Cisco posts record $15.8B quarter, then plans to cut nearly 4,000 jobs for AI pivot

Cisco Systems is moving deeper into artificial intelligence by trimming its workforce, even as it posted record results. The networking giant said it will cut close to 4,000 employees, less than 5 percent of its global headcount, as part of a restructuring announced alongside Q3 FY2026 earnings that topped Wall Street estimates.

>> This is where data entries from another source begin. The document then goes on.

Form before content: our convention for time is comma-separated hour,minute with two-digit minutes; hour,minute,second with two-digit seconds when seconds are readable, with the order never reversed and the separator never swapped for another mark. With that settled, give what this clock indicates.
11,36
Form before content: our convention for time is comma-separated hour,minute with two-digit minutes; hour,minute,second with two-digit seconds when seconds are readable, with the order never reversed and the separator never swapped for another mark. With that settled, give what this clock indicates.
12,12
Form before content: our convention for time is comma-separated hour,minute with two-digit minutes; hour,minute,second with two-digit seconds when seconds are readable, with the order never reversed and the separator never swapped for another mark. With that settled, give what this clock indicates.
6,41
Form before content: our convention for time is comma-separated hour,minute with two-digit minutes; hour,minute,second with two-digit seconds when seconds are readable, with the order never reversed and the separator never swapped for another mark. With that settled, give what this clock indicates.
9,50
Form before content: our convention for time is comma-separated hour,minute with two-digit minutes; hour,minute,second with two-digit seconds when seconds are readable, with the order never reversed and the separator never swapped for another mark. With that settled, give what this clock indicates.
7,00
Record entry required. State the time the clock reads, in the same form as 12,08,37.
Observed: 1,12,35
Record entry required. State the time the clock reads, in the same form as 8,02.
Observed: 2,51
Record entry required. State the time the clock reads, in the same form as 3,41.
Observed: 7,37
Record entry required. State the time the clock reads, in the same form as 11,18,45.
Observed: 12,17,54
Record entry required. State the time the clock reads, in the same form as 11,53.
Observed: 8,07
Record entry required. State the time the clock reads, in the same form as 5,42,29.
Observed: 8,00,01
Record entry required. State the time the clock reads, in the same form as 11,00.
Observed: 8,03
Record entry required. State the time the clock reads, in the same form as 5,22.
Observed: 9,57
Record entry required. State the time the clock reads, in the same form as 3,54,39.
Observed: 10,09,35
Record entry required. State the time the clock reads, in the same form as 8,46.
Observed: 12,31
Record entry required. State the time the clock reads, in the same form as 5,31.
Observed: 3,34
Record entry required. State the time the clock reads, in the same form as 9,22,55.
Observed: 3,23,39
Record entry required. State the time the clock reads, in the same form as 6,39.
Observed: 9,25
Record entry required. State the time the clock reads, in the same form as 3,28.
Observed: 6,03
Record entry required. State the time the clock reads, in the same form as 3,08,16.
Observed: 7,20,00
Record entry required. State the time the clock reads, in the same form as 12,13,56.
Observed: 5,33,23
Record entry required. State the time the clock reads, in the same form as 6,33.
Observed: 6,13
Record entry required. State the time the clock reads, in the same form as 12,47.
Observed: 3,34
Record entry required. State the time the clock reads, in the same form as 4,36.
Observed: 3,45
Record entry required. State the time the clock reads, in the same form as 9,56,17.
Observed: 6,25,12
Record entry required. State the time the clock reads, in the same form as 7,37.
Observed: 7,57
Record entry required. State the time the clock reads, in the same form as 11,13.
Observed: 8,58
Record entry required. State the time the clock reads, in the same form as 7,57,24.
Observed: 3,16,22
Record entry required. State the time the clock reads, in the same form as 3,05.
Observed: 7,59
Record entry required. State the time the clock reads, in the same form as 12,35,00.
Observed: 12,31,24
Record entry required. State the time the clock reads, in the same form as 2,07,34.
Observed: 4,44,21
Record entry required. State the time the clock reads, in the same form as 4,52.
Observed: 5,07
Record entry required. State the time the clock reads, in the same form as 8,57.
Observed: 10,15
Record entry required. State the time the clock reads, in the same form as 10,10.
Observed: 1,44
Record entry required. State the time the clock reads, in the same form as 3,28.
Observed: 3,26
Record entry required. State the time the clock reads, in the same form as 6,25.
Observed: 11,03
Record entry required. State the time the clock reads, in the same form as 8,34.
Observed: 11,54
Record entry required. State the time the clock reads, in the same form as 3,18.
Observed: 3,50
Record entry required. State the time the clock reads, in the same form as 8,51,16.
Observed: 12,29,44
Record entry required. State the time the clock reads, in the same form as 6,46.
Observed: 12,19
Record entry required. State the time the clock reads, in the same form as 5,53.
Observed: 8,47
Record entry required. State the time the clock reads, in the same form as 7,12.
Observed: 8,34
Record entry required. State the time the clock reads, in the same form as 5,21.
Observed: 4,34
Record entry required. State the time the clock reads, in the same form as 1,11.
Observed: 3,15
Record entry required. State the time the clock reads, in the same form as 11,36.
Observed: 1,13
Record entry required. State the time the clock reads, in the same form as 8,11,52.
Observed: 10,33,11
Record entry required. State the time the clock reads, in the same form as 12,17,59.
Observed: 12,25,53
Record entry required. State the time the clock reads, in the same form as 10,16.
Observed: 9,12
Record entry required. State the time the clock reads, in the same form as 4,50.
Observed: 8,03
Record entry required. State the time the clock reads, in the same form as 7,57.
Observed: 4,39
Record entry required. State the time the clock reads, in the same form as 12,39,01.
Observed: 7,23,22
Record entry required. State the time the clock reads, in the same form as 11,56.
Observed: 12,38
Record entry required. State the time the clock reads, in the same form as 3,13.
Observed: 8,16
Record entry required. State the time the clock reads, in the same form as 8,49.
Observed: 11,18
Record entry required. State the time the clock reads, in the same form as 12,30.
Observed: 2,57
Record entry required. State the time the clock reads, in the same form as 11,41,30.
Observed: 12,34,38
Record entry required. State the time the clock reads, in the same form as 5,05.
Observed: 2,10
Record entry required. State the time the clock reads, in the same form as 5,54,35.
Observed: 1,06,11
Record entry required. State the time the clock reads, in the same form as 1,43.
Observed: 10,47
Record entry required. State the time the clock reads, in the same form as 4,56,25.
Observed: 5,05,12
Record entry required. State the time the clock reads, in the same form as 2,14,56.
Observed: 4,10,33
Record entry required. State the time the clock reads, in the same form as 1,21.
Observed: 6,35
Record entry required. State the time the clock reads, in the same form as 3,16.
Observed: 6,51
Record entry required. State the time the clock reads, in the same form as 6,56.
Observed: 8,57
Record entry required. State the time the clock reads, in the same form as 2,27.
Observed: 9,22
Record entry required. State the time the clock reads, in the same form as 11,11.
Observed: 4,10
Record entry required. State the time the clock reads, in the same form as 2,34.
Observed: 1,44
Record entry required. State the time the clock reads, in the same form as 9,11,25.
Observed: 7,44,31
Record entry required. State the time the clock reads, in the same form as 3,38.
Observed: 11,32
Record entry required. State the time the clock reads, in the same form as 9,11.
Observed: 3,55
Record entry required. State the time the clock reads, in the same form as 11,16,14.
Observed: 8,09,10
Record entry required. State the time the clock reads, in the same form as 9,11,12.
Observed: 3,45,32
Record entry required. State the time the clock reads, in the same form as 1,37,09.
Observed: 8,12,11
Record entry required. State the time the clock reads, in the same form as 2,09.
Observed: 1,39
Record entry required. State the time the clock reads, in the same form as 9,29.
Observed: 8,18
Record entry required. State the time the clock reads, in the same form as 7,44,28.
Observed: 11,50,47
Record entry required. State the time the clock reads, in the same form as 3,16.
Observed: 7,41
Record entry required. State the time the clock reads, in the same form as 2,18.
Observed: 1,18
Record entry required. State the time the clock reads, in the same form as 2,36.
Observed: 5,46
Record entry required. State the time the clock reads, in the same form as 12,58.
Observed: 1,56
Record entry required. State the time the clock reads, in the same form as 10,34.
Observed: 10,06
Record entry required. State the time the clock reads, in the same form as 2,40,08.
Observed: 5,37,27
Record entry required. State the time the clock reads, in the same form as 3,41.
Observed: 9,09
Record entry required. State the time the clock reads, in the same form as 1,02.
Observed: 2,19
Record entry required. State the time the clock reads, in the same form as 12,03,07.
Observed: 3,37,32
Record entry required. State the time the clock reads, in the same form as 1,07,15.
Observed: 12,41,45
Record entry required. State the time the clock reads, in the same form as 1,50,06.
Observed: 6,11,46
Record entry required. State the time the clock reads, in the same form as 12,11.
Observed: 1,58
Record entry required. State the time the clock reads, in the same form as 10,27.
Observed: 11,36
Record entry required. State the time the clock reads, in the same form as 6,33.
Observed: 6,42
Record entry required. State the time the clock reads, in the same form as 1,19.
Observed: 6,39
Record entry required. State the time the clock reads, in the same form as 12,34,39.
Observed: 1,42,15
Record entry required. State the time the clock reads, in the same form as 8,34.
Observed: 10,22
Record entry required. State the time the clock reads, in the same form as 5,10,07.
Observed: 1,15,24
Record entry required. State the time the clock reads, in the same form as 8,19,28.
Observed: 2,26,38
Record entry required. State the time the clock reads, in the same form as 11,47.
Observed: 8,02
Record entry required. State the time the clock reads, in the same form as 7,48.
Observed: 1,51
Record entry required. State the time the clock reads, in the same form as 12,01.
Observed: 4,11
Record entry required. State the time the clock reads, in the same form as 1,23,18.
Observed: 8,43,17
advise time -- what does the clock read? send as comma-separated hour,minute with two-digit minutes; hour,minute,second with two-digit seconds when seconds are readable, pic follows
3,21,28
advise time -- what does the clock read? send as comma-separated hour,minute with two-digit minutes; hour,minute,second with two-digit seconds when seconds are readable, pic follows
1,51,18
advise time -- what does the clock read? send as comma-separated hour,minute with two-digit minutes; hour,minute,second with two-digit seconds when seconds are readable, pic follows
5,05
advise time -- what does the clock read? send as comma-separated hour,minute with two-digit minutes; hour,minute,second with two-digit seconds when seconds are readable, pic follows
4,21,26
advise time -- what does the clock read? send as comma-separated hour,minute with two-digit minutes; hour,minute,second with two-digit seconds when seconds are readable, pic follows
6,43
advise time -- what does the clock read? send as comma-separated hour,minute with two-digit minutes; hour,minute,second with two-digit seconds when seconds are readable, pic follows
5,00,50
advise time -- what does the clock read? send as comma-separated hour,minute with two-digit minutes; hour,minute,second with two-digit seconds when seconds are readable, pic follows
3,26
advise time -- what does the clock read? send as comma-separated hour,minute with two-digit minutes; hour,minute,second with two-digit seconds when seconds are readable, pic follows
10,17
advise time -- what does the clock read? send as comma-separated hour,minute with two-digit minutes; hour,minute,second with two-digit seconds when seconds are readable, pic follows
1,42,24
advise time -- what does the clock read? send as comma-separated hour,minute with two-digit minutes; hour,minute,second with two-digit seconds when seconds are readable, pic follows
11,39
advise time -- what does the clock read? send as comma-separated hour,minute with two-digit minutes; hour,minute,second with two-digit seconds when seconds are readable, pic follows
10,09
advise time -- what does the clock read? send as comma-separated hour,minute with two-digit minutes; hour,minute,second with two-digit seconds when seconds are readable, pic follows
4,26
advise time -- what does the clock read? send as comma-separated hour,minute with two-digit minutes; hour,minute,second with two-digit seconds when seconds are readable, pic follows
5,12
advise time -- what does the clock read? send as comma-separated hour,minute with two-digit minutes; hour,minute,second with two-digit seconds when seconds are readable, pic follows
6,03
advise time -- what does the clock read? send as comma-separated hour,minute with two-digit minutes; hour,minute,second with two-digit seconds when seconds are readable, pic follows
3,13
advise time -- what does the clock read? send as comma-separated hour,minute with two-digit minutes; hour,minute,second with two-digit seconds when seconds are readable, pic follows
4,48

Revenue reached $15.8 billion for the quarter, up 12 percent year on year and above the $15.56 billion analysts expected. Adjusted earnings came in at $1.06 per share against a $1.04 consensus. Shares rallied roughly 20 percent in after-hours trading on the print, even with the layoff news attached.
Where the money is going
The strategic logic is that demand from hyperscalers building out AI data centers is reshaping Cisco's product mix. The company said it has booked $5.3 billion in AI infrastructure orders so far this fiscal year and now expects roughly $9 billion for FY2026 as a whole, nearly double its earlier $5 billion target.
CEO Chuck Robbins framed the layoffs as the cost of repositioning, with new investment flowing into silicon and optics, security, and internal AI tooling for employees. The company is forecasting up to $1 billion in pre-tax restructuring charges and said it will offer severance, retraining resources, and placement services to affected workers, with notifications starting May 14.
A wider pattern
Cisco's move fits a pattern across large enterprise tech: cutting roles tied to legacy lines of business while expanding teams that ship AI infrastructure and security products. The bet is that hyperscaler capex remains durable and that customers will keep paying premium prices for networking, optics, and security gear tuned to AI workloads, an assumption that has so far been rewarded by the stock market.